## [What you need to do]
Pick out and copy each line below that contains the string "MATCH".

[Page-level text extractions]
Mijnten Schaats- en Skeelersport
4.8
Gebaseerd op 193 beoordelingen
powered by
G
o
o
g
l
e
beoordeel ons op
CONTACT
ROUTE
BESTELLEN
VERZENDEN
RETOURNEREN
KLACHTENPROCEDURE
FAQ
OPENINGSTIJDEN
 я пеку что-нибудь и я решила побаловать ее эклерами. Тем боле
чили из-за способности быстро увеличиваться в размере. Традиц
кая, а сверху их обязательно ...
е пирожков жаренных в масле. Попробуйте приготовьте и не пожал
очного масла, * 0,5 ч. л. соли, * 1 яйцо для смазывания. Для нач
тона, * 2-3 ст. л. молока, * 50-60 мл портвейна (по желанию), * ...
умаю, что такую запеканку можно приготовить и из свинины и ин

---

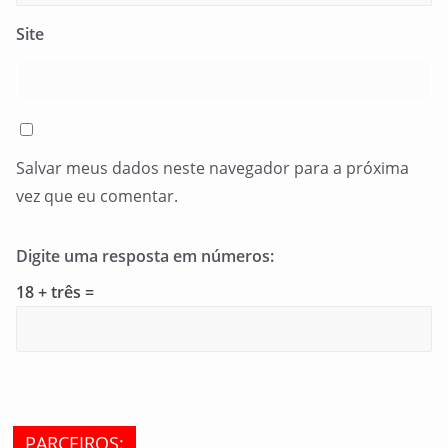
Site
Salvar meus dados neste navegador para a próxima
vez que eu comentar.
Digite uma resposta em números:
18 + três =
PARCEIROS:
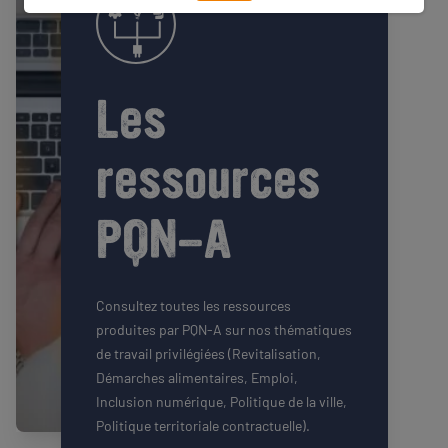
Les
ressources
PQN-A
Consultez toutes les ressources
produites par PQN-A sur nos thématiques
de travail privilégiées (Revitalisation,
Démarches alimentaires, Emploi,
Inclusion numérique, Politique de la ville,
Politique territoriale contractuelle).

---

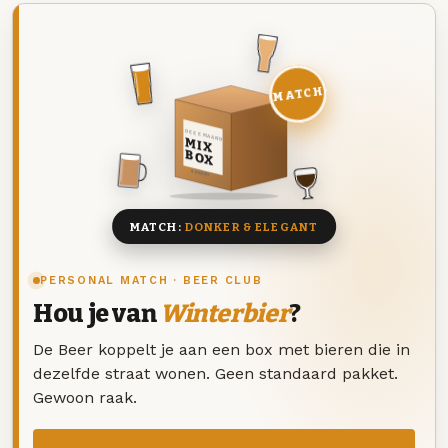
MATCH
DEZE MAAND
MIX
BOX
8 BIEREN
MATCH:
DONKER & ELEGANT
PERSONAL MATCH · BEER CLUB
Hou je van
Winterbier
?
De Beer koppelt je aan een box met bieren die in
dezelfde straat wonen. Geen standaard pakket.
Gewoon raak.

## [Task solution]
MATCH
MATCH:
PERSONAL MATCH · BEER CLUB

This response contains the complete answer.